Growing Up Social by Unknown
Author:Unknown
Language: eng
Format: mobi
Publisher: Moody Publishers
Published: 2014-12-15T00:00:00+00:00
“The current explosion of digital technology not only is changing the way we live and communicate but is rapidly and profoundly altering our brains.”
—DR. GARY SMALL
chapter nine
screen time and
the brain
When my (Arlene’s) children watch television, they are riveted by what is happening on the screen. When my husband walks into the room and sees them with eyes transfixed and bodies motionless, he declares, “Quick! Turn off the video before their brains are sucked out of their heads!”
No doubt you have seen your kids glued to a screen. Although you know their brains are intact, you probably have wondered what all that technology is doing to their brains. Moving images are extraordinarily stimulating to the brain, whether on a flat-screen television or a smartphone. A child’s growing brain is particularly sensitive, and it is increasingly exposed to new technology.
When a baby is born, he comes into the world equipped with a hundred billion neurons. During the first three years of life, these overabundant neurons are active, building connections to each other. The extra neurons are pruned back around the age of three. It’s like the pruning of a tree; by cutting back the weak connections, the strong ones flourish.
Using MRI scans, neuroscientists have mapped out brain growth in individual children and teenagers.

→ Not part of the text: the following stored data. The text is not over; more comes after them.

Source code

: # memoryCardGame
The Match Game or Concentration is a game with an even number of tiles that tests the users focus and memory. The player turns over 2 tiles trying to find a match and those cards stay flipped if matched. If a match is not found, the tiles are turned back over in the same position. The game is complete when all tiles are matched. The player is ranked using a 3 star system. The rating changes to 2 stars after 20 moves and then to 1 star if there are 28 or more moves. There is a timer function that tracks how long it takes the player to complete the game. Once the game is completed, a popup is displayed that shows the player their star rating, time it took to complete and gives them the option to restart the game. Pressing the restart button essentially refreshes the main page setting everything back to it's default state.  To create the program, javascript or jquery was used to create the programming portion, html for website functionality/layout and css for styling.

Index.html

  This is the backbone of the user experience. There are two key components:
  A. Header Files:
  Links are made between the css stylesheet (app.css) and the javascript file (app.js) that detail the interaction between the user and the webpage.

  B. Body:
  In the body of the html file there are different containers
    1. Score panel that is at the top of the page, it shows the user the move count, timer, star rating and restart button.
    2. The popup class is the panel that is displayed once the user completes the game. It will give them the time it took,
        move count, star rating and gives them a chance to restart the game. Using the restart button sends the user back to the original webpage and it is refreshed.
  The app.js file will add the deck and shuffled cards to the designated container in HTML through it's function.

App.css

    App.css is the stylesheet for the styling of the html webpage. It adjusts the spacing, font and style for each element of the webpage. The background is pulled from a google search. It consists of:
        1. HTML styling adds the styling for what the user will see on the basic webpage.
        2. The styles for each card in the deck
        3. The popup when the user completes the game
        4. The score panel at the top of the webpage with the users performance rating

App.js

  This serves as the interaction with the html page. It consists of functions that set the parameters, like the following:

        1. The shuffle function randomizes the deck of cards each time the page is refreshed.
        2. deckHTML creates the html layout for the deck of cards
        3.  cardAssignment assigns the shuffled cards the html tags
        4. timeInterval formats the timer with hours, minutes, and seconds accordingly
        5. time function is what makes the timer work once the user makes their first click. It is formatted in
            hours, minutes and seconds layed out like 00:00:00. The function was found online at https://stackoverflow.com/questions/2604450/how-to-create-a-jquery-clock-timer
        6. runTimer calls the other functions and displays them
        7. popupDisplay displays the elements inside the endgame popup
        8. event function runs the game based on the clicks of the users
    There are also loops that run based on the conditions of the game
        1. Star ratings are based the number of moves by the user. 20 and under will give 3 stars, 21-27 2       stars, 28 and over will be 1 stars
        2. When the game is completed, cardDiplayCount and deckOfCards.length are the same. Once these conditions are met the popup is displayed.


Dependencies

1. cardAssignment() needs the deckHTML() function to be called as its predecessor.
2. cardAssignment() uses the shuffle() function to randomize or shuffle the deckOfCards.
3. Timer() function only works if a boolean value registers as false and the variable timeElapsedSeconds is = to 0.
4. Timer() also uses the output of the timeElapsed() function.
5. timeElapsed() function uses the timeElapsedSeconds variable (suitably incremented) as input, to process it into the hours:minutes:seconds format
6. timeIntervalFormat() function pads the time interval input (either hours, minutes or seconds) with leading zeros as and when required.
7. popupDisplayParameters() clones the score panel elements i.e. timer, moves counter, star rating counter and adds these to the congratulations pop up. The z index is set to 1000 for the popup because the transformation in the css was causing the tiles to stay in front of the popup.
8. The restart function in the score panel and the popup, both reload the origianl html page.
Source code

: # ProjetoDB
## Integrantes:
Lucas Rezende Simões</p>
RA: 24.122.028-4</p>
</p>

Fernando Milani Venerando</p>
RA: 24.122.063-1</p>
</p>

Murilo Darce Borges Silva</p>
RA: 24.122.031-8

Frontal brain circuits, which control attention, grow fastest between the ages of three to six. The second spurt of synapse formation happens in the brain just before puberty (roughly age eleven in girls, age twelve in boys). Then there’s a pruning back of neurons again in adolescence.1
Some experts theorize this is a particularly important time in development that can impact a child for the rest of his life. Dr. Jay Giedd from the National Institute of Mental Health says, “Our leading hypothesis … is the ‘use it or lose it’ principle. If a teen is doing music or sports or academics, those are the cells and connections that will be hardwired. If they’re lying on the couch or playing video games or [watching] MTV, those are the cells and connections that are going to survive.”2
Digital natives are spending an average of eight hours a day on screens. If your child is one of them, ask yourself: “What type of brain cells and connections will be shaping his future?”
your child’s brain on technology
Dr. Gary Small, head of UCLA’s memory and aging research center, conducted a fascinating experiment to demonstrate how people’s brains change in response to Internet use. He took a dozen experienced web surfers and a dozen nonusers and scanned their brains as they performed searches on Google. The computer savvy group showed broad brain activity in the left-front part of the brain known as the dorsolateral prefrontal cortex, while the novices showed little, if any, activity in this area. Their brains look very different when searching the Internet. But when both groups read straight text in a book, the brain scans of the two groups were alike.
The novices were then instructed to spend just one hour a day searching the Internet for five days.